Sanghyang Mughni Pancaniti

Bismillahirrahmanirrahim..

Tuhanku, segala puja kuhaturkan kepada-Mu penuh takdzim. Shalawat dan salam hormat, semoga tetap dilimpahkan kepada makhluk terindah-Mu, Kanjeng Nabi Muhammad SAW.

Tuhanku Yang Maha Keren, aku berterima kasih kepada-Mu, karena Kau berkenan mendetakkan jantungku, tanpa aku lelah ikut memompanya. Kau alirkan darahku dari atas ke bawah, dari bawah ke atas, tanpa aku harus repot-repot ikut mengaturnya. Seluruh metabolisme dalam tubuhku, sungguh aku tak ikut andil mengendalikannya. Kau yang bekerja sendiri, wahai Yang Maha Bekerja.

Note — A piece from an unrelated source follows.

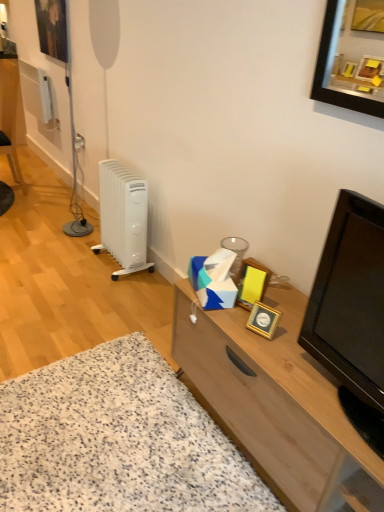
This screenshot has width=384, height=512. I want to click on free space to the left of gold metallic picture frame at center-right, the 2th picture frame when ordered from top to bottom, so click(217, 307).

Tuhanku Yang Maha Keren, aku berterima kasih kepada-Mu, karena tanpa sedikitpun aku ikut berupaya, Kau telah menumbuhkan bulu-bulu di beberapa bagian tubuhku yang vital. Halis, bulu mata, janggut, kumis, bulu ketiak, bulu betis, bahkan bulu kriting yang ada di sekitar kelaminku, yang membuat ‘barang kebanggaanku’ itu bertambah seksi dan elegant.

Tuhanku Yang Maha Keren, aku berterima kasih kepada-Mu, karena kau sisipkan sedikit kotoran di beberapa anggota tubuhku, tanpa aku ikut campur menumpuknya disana. Lalu, kau suruh aku membersihkan semua itu. Keindahan sungguh aku rasakan, terutama ketika membersihkan kotoran yang ada di telingaku dengan cutten but, aku menggelinjang penuh nikmat, Tuhanku. Terima kasih, terima kasih.

Tuhanku Yang Maha Keren, aku berterima kasih kepada-Mu, karena tanpa perlu kuperintahkan, sepersekian detik sebelum aku bersin, hukum alam-Mu telah lebih dahulu menutup mataku secara otomatis. Karena, Tuhanku, menurut beberapa pakar, jika mata seseorang terbuka ketika dirinya bersin, sungguh kedua bola matanya akan keluar dari sarangnya. Loncat. Saking kerasnya tekanan bersin itu.

Tuhanku Yang Maha Keren, sungguh hamba-Mu ini selalu lalai akan nikmat-nikmat itu. Selama ini, aku anggap semua itu adalah sepele, sampai lupa kusyukuri. Aku terlalu sibuk berdo’a kepada-Mu dengan minta ini minta itu, seperti seorang pedagang menagih janji. Aku terlalu banyak minta dijaga dari ini dan itu, seperti seorang majikan kepada satpamnya. Padahal kekasih-Mu Muhammad telah memberitahuku, bahwa sebaik-baik do’a adalah Hamdalah, bersyukur kepada-Mu.

O Ya, satu lagi, Tuhanku Yang Maha Keren, satu lagi yang aku harus berterima kasih kepada-Mu, karena Kau telah menciptakan salah satu sistem syaraf dalam tubuhku yang kerjanya memberi tahu bahwa aku ingin kencing dan berak. Sungguh tak bisa kubayangkan jika Kau tak membuat saraf semacam itu. Sepertinya, ketika aku berkhotbah, berteriak-teriak diatas gedung menghadapi ribuan masa, berbincang dengan beberapa relasiku di sebuah restoran, bersalaman dengan presiden dan para pejabat negeri ini, atau sedang mengimami ribuan ummat ketika shalat di masjid pinggir rumahku, tiba-tiba dari kemaluan dan duburku keluar kotoran yang menjijikan, tanpa aku tahu sebelumnya bahwa semua itu akan keluar.